Paging Dr. Toomuchinfo…
A n y w a y . . . my mom’s regular primary care doctor wasn’t available so a very nice, and newly arrived to the hospital from Dallas, Dr. Gupta spent a friendly fifteen minutes examining her and making sure she was overall ok. She thought my mom’s arm was healing very nicely.
After the exam was completed we decided to go have breakfast there at the hospital. We were surprised to find that it had been completely remodeled since the last time we ate there. It was a lot more open and bright and modern. Plus, they named it “The Cove”. Ooooh.

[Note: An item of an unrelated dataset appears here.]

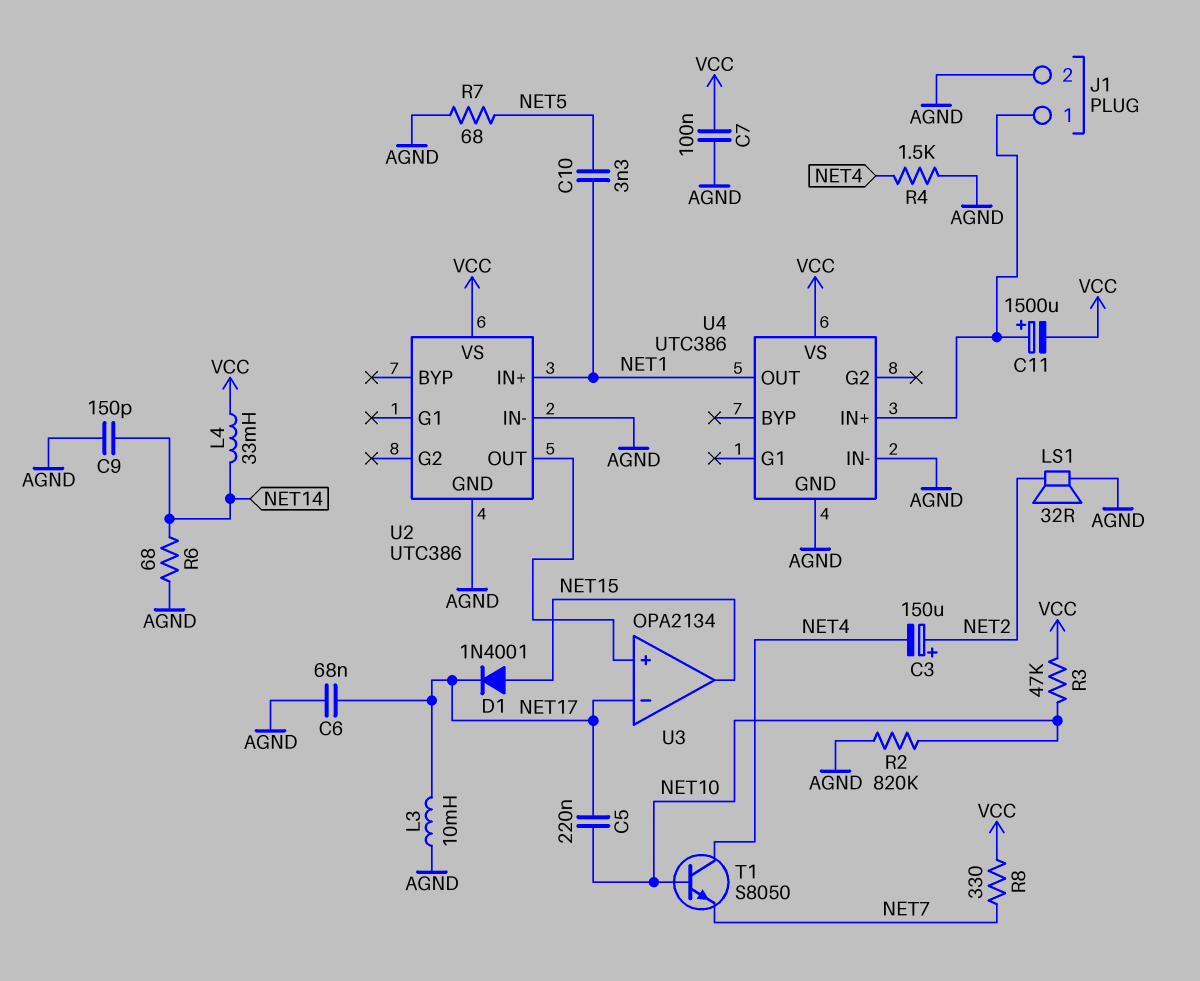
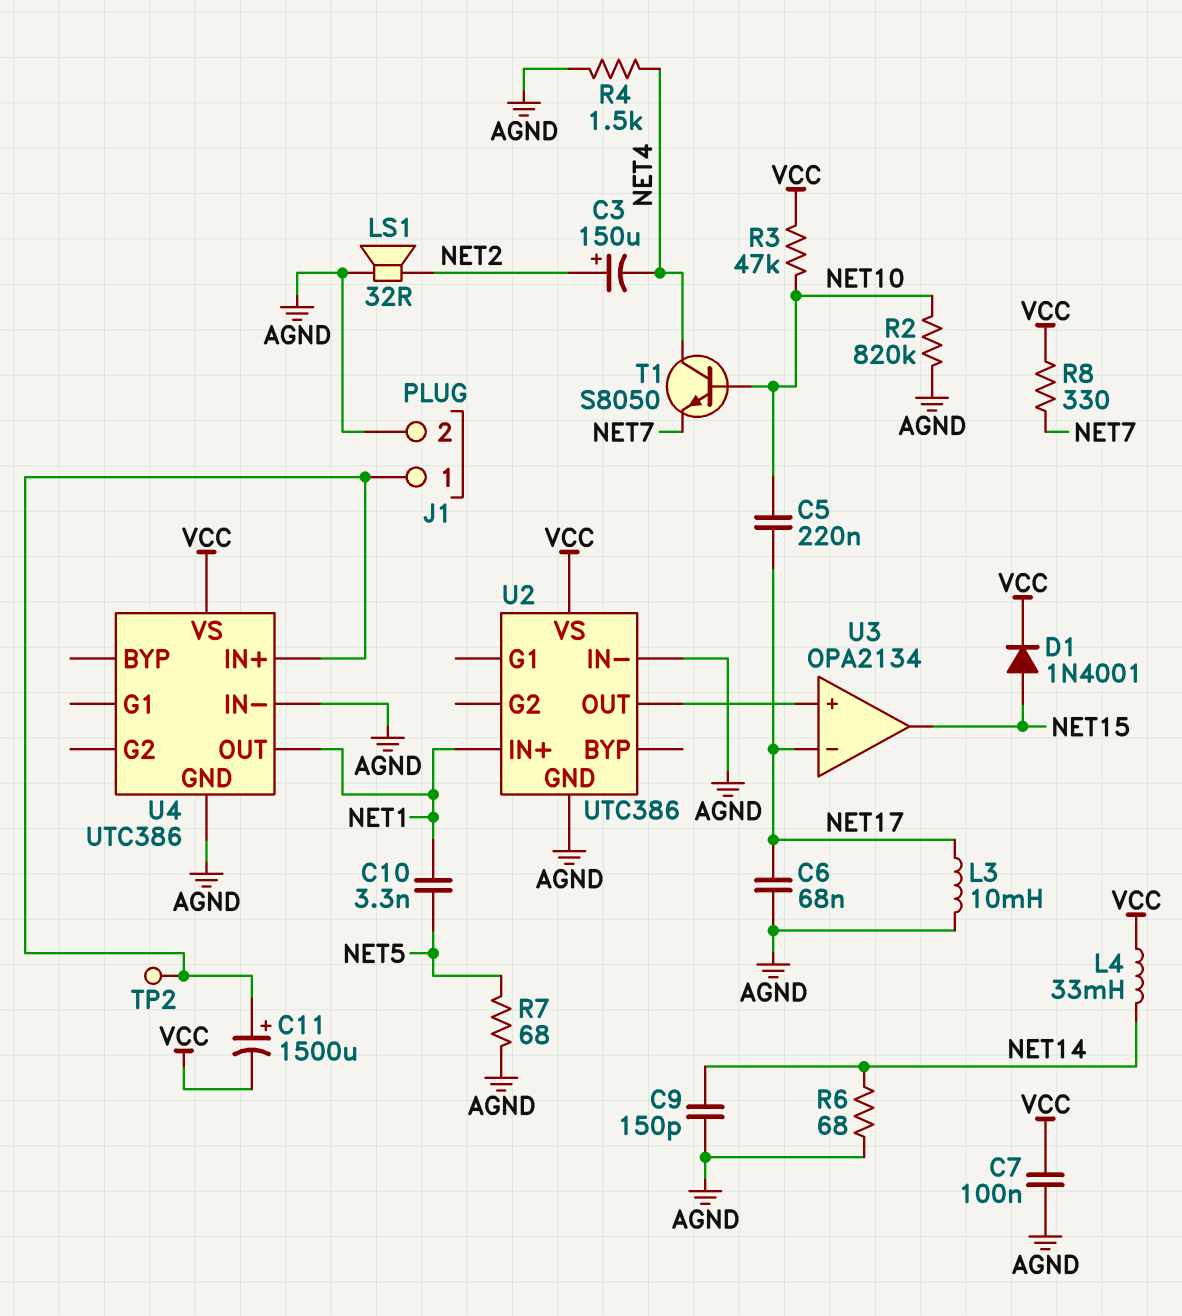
D1: diode 1N4001 (A NET15, K NET17) -> diode 1N4001 (A NET15, K VCC)
TP2: none -> test point (J1/1)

We each ordered an omelet, hers a cheese and mine a veggie, along with some bacon and hashbrowns. We also ordered one pancake to split. It’s been a really long time since I’ve had a big American breakfast like that. There was a really loud 40-something year-old visiting German doctor sitting at a nearby table comparing procedures or something between Thornton and his practice back in the Fatherland.
Except for learning about poor Regina’s late husband, hearing about her sliced frenulum, and then having to listen to that volume-impaired Teutonic treater of the tortured, it was overall a very positive visit to the doctor’s office.